Re registering for tax - the reason people are mentioning this is simply because under French law, every resident must declare income to the fisc annually, regardless of whether or not that results in you paying any tax. It’s a legal obligation, everybody has to do it. Droits et devoirs and all that.
Re disguised employment, the main criterion is the level of supervision. If you’re given a result to deliver and it’s up to you how you achieve the deliverables - the methods and materials you use, the timescale - that is normally s/e. If you are told what, when and how to do the work, ie carrying out an employer’s instructions, that is employment. There are other criteria but mainly they stem from the supervision one - can you subcontract all or part of the work; can you turn a job down; if you make a cockup, do you absorb the loss or are your earnings unaffected and you employer bears the loss; is your business financially dependent on the employer/client ie if they went into liquidation tomorrow, would you still be in business; do you market your business, do you bid for work, do you set your fees and issue invoices or does your employer offer you a salary and give you payslips, are you in charge of the strategic direction, can you decide to change the focus of your activities, etc etc etc. Essentially France doesn’t have a “freelance” category, a self employed person is simply a person running a business that employs only him (or her), and it’s fairly obvious, really, whether a person is running a business and all the cr4p that comes with it - keeping accounts, budgeting, maybe investing, thinking of ways to become more profitable - or whether they’re working for their employer’s business and letting him worry about all that.

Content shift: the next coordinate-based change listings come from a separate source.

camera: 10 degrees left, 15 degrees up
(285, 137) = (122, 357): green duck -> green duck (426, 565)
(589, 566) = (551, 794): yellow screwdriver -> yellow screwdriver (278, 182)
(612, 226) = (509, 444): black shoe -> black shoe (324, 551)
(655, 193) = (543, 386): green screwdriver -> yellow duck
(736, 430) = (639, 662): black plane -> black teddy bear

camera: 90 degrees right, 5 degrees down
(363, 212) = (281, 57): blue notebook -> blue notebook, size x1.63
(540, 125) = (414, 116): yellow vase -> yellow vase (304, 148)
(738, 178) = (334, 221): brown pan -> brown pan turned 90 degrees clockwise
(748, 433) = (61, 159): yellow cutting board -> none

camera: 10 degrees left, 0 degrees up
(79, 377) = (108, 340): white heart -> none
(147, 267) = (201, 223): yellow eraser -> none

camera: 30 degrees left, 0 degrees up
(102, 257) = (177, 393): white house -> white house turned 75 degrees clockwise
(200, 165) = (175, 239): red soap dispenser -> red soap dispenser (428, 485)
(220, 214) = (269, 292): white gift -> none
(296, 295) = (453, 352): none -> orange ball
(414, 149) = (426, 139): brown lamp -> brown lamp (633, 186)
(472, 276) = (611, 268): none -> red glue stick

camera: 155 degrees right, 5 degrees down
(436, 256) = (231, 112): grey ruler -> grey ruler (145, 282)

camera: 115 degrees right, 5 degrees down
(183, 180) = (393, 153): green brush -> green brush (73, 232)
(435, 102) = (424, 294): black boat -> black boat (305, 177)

But the main one is the relationship between worker and client/employer - level of supervision versus degree of independence, and from what you’ve said, I would say you could be unquestionably self employed… Some people will tell you you can’t be self employed if you have only one client but that’s an urban myth - it would be unusual but possible, just as having two or more ‘clients’ doesn’t automatically make you s/e - all of some of them might be classed as part time employers.
I think the confusion was that in your first post it sounded as if your employers were going to put you on the payroll:
It would be better if you invoiced them per job. A monthly fee is in effect a salary, and that’s what it will look like to your bank, because no genuine business achieve exactly the same turnover same month after month after month. Why not simply agree a fee per project, and if they’re long projects invoice in several stages if you want? After all part of running a business in France is knowing how to set your fees and charge for your services.